The instructions strictly enforce the use of the @google/genai library. Developers must initialize the client using const ai = new GoogleGenAI({apiKey: process.env.API_KEY}). Older methods and types, such as GoogleGenerativeAI, models.create, and genAI.getGenerativeModel, are explicitly marked as deprecated and incorrect. The API key must be accessed exclusively via process.env.API_KEY without generating UI elements for user input.

What specific model versions are utilized in this configuration?

The text maps common aliases to specific preview versions. “Gemini Pro” is mapped to gemini-3-pro-preview (for complex tasks like coding and math), and “Gemini Flash” is mapped to gemini-flash-latest. Video generation utilizes veo-3.1-generate-preview or its “fast” variant. The instructions explicitly prohibit the use of older 1.5 series models like gemini-1.5-pro.

How does the “Thinking Config” feature work?

This feature is available exclusively for Gemini 3 and 2.5 series models. The thinkingBudget parameter dictates how many tokens the model uses for reasoning before generating a response. For example, Gemini 2.5 Pro has a maximum thinking budget of 32,768 tokens.

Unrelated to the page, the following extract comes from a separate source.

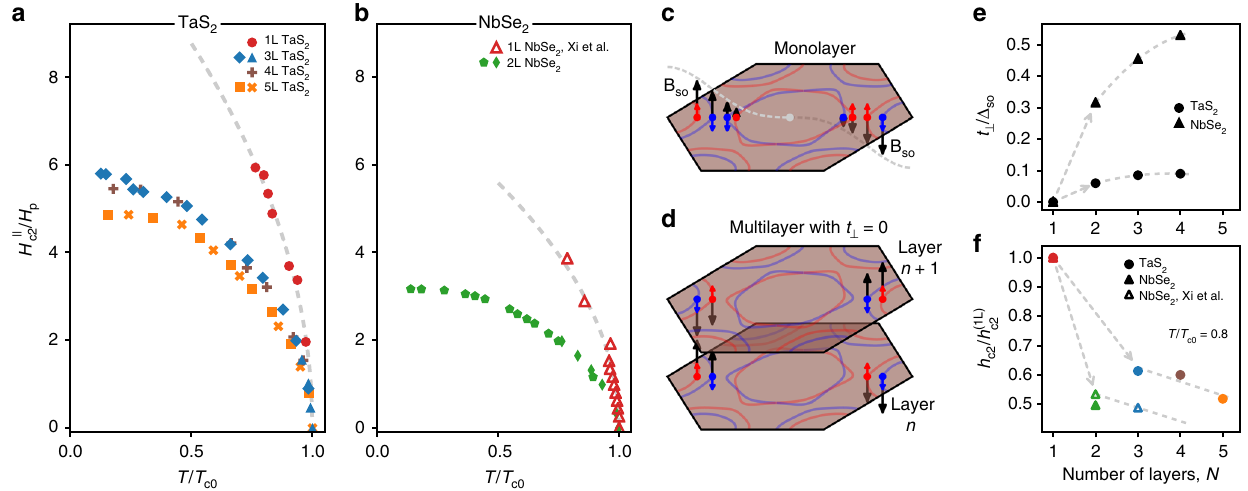
= H p , as c2 ¼ 122meV and Δ NbSe 2 ¼ 49 : 8 meV . Dashed lines are provided as so so = H T / T = 0.8 on the number of TaS c0 2 or NbSe 2 layers, including p evaluated at c2 to enable direct comparison c2 the spin susceptibility in the superconducting state χ s goes to zero as T → 0, whereas in the normal state the susceptibility is given by ¼ χ (cid:3) 2 μ 2 N E F ð Þ . the Pauli paramagnetic susceptibility χ B n p Together, the difference in susceptibilities yields the Pauli limiting ffiffiffi p fi eld, H ¼ Δ = μ 2 . For weak-coupling p 0 B As shown in Fig. 4a, b for in-plane fi elds, the trend toward jj ð 0 Þ is many times larger than the Pauli limit H H p for all c2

If defining maxOutputTokens manually, you must also set a thinkingBudget to ensure the model reserves enough tokens for the final output.

Is this text confirmed to be the model’s core system prompt?

There is disagreement regarding the nature of the text. While the original poster identified it as a leaked system prompt or instruction file for the Gemini 3.0 Flash Code Assistant, other users argue that it appears to be an application-level prompt or a “UI bug” rather than the fundamental system prompt of the model itself.

How should video generation requests be handled?

Video generation using the veo-3.1 models requires an asynchronous polling mechanism. The code must initiate a generateVideos operation and loop while checking operation.done. Once complete, the video URI is retrieved, and the final download URL must have the API key appended to it manually (e.g., ${downloadLink}&key=${process.env.API_KEY}) to authorize the fetch request.